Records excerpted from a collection
···

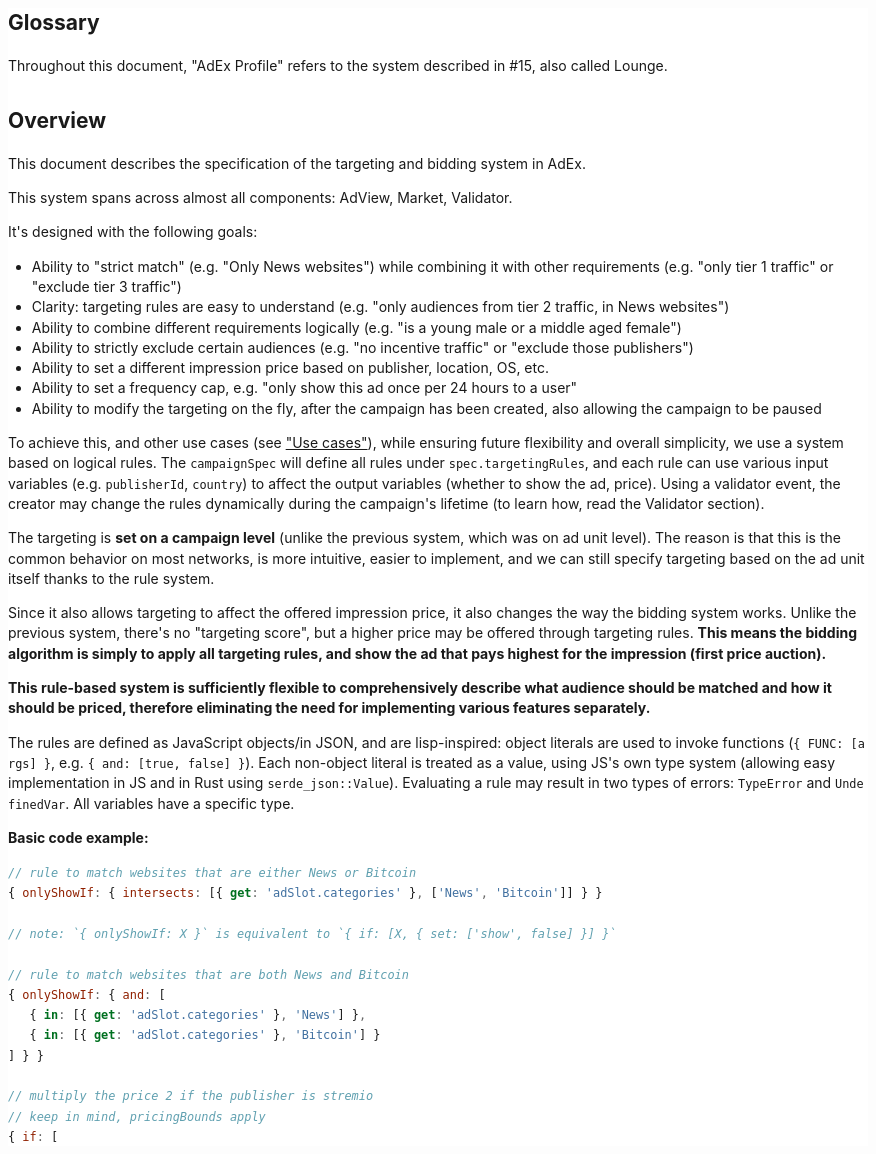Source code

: ## Glossary

Throughout this document, "AdEx Profile" refers to the system described in #15, also called Lounge.

## Overview

This document describes the specification of the targeting and bidding system in AdEx.

This system spans across almost all components: AdView, Market, Validator.

It's designed with the following goals:
* Ability to "strict match" (e.g. "Only News websites") while combining it with other requirements (e.g. "only tier 1 traffic" or "exclude tier 3 traffic")
* Clarity: targeting rules are easy to understand (e.g. "only audiences from tier 2 traffic, in News websites")
* Ability to combine different requirements logically (e.g. "is a young male or a middle aged female")
* Ability to strictly exclude certain audiences (e.g. "no incentive traffic" or "exclude those publishers")
* Ability to set a different impression price based on publisher, location, OS, etc.
* Ability to set a frequency cap, e.g. "only show this ad once per 24 hours to a user"
* Ability to modify the targeting on the fly, after the campaign has been created, also allowing the campaign to be paused

To achieve this, and other use cases (see ["Use cases"](#use-cases)), while ensuring future flexibility and overall simplicity, we use a system based on logical rules. The `campaignSpec` will define all rules under `spec.targetingRules`, and each rule can use various input variables (e.g. `publisherId`, `country`) to affect the output variables (whether to show the ad, price). Using a validator event, the creator may change the rules dynamically during the campaign's lifetime (to learn how, read the Validator section).

The targeting is **set on a campaign level** (unlike the previous system, which was on ad unit level). The reason is that this is the common behavior on most networks, is more intuitive, easier to implement, and we can still specify targeting based on the ad unit itself thanks to the rule system.

Since it also allows targeting to affect the offered impression price, it also changes the way the bidding system works. Unlike the previous system, there's no "targeting score", but a higher price may be offered through targeting rules. **This means the bidding algorithm is simply to apply all targeting rules, and show the ad that pays highest for the impression (first price auction).**

**This rule-based system is sufficiently flexible to comprehensively describe what audience should be matched and how it should be priced, therefore eliminating the need for implementing various features separately.**

The rules are defined as JavaScript objects/in JSON, and are lisp-inspired: object literals are used to invoke functions (`{ FUNC: [args] }`, e.g. `{ and: [true, false] }`). Each non-object literal is treated as a value, using JS's own type system (allowing easy implementation in JS and in Rust using `serde_json::Value`). Evaluating a rule may result in two types of errors: `TypeError` and `UndefinedVar`. All variables have a specific type.

**Basic code example:**
```javascript
// rule to match websites that are either News or Bitcoin
{ onlyShowIf: { intersects: [{ get: 'adSlot.categories' }, ['News', 'Bitcoin']] } }

// note: `{ onlyShowIf: X }` is equivalent to `{ if: [X, { set: ['show', false] }] }`

// rule to match websites that are both News and Bitcoin
{ onlyShowIf: { and: [
   { in: [{ get: 'adSlot.categories' }, 'News'] },
   { in: [{ get: 'adSlot.categories' }, 'Bitcoin'] }
] } }

// multiply the price 2 if the publisher is stremio
// keep in mind, pricingBounds apply
{ if: [
```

···

**What the exercise asks**
Beginning with the first line of the records, write out every line up to and including the one with "It's designed with", exactly, and omit all pictures.

**Written response**
Source code

: ## Glossary

Throughout this document, "AdEx Profile" refers to the system described in #15, also called Lounge.

## Overview

This document describes the specification of the targeting and bidding system in AdEx.

This system spans across almost all components: AdView, Market, Validator.

It's designed with the following goals:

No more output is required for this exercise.